Many more feel the dialect sounds artificial.
Advocate Nazmun Nahar Rony said the film’s title and reviews in the papers drew her to it.
Asked if it had touched her, she answered: “Not necessarily. But it did put me in stress, because every time I see these I get stressed and think why our problems aren’t resolved yet.”
Irtiza Miraj was equally critical, if not more.
He did not like the elated expression Rafik, a child freedom fighter, wore when he saw the Indian flag at Charhati, as he reached there with his sister Gaosor after surviving a terrifying trail of death.

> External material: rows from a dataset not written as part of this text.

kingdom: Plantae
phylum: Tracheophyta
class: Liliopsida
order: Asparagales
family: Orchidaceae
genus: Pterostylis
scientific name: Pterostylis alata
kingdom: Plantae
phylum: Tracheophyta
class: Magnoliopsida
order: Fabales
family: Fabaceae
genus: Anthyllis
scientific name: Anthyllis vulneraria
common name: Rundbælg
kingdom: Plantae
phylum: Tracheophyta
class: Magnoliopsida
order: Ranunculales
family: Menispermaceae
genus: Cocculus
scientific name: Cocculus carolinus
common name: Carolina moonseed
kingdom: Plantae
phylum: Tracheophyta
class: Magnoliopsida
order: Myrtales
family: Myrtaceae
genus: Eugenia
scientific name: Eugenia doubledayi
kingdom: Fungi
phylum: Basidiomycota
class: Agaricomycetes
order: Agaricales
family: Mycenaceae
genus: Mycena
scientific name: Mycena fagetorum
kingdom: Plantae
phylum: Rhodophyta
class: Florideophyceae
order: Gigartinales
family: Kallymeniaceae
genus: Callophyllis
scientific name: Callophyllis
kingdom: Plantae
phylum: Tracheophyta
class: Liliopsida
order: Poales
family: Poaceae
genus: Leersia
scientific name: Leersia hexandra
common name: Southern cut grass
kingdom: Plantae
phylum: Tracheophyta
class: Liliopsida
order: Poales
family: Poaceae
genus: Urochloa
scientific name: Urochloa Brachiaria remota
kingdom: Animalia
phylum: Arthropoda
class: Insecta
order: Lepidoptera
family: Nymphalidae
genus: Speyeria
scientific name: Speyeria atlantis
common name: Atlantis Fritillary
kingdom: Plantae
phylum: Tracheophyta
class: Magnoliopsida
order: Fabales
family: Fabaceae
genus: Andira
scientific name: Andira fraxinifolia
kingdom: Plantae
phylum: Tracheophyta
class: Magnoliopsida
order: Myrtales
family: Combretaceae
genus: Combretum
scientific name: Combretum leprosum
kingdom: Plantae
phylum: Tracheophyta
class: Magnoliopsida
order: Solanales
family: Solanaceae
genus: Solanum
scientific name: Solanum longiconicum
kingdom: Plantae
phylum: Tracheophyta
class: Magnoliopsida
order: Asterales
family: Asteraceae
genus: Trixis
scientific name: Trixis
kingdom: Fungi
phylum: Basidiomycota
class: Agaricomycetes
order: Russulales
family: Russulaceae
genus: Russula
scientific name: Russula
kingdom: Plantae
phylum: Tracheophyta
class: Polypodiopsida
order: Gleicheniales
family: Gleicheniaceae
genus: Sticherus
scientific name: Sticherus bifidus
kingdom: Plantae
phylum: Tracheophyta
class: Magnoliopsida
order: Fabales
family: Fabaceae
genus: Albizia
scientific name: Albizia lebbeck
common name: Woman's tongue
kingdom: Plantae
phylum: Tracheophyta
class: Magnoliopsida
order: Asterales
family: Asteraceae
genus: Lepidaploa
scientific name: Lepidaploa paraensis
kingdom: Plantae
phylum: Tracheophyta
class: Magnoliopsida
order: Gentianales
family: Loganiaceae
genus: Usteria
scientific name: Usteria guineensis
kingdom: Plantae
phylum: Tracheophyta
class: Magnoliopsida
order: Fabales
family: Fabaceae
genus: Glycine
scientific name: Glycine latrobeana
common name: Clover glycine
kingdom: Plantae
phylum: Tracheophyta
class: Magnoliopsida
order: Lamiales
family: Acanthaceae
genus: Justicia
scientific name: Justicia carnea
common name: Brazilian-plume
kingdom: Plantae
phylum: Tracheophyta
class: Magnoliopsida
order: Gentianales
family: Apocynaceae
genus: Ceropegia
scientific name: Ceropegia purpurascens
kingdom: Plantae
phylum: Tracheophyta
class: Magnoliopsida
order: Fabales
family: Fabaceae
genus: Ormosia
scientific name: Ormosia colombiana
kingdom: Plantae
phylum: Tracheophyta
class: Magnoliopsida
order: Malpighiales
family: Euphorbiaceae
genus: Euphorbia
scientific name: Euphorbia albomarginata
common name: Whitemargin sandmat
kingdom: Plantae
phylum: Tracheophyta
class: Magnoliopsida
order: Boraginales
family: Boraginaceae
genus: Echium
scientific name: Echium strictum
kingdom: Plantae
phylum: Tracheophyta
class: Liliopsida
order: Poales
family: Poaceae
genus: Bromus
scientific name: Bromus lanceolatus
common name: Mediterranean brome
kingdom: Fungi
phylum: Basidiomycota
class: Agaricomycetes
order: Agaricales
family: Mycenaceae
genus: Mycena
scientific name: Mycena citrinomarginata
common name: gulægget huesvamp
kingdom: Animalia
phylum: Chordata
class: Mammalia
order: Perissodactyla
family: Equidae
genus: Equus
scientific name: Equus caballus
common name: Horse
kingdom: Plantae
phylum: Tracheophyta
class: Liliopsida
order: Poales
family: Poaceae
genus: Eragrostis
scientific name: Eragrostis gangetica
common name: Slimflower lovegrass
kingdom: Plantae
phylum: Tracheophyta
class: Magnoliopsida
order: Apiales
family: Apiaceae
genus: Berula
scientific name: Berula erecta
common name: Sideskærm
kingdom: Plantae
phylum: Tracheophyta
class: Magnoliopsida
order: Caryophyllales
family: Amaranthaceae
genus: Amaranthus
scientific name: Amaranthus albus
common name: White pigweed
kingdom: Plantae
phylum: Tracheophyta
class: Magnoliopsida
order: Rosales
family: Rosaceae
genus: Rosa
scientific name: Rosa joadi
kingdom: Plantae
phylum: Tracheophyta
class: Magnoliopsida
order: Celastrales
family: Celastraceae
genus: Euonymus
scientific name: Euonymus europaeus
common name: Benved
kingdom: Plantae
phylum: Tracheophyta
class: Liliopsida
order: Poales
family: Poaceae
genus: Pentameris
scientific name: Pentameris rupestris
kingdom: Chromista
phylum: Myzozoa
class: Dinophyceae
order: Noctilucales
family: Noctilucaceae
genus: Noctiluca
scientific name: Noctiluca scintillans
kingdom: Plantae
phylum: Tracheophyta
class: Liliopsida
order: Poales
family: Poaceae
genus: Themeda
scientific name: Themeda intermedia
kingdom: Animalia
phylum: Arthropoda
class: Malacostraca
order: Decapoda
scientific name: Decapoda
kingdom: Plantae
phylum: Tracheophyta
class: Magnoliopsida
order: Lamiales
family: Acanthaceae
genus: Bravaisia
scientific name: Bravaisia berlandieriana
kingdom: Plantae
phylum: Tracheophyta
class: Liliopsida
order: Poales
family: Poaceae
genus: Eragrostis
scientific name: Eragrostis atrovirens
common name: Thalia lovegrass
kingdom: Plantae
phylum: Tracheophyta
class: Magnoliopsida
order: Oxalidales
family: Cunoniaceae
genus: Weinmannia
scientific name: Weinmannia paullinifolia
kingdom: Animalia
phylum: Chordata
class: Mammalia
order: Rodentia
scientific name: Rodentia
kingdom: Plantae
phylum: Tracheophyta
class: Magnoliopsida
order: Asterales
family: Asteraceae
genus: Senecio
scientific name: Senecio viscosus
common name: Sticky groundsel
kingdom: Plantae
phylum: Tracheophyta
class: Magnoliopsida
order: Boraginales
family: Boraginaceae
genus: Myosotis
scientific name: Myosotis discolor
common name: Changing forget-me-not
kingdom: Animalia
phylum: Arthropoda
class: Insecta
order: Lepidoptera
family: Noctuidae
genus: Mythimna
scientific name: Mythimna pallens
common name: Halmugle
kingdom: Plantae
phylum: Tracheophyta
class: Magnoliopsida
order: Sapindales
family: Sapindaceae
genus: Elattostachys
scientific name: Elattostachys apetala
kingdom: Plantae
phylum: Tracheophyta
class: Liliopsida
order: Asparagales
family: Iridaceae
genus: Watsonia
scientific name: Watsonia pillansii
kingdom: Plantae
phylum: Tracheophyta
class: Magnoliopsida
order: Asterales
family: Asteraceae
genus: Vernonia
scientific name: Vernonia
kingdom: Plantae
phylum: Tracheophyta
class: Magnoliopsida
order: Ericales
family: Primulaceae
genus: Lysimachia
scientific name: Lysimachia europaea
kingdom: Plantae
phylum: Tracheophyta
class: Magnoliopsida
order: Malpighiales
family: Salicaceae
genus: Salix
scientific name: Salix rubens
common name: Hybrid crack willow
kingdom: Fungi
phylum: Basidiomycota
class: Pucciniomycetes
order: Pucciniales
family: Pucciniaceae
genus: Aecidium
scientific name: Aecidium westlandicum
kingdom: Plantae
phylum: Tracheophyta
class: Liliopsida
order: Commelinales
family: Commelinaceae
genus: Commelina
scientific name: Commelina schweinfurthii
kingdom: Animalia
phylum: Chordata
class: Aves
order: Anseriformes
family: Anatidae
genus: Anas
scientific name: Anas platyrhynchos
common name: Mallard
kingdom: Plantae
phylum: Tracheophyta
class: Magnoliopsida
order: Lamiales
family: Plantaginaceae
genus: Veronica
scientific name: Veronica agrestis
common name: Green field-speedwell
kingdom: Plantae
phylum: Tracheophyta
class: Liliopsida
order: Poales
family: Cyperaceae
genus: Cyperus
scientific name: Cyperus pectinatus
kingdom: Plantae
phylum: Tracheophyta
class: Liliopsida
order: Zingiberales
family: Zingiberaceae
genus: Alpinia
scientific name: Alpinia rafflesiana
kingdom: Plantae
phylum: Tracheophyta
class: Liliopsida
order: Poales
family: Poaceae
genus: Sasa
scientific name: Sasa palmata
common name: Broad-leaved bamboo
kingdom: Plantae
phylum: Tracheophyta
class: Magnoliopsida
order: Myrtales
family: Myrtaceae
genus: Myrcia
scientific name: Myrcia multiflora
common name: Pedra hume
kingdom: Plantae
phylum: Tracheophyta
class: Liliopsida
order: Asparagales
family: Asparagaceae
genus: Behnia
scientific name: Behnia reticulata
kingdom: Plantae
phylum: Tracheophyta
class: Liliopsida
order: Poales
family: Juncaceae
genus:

“I’ll praise the movie for its style and technique. But it does not reflect real Bangladesh. I didn’t like the story. The movie Guerilla is much better. There is more to Liberation War than rapes,” said Miraj.
His wife Nazia Islam Jisha also was far from impressed with the movie for its geographical inaccuracies.
“It’s said the Pakistani camp in the movie is in Dhaka but there are high hills in the background,” she said.
However, Senjuti Shonima Nadi, who reviewed the film for bdnews24.com, said: “I’ll forgive all errors just for the song ‘Roktoito…’ It’s so powerful and the accompanying montage of the genocide’s historic photographs was recreated with such care it touched me very deeply.”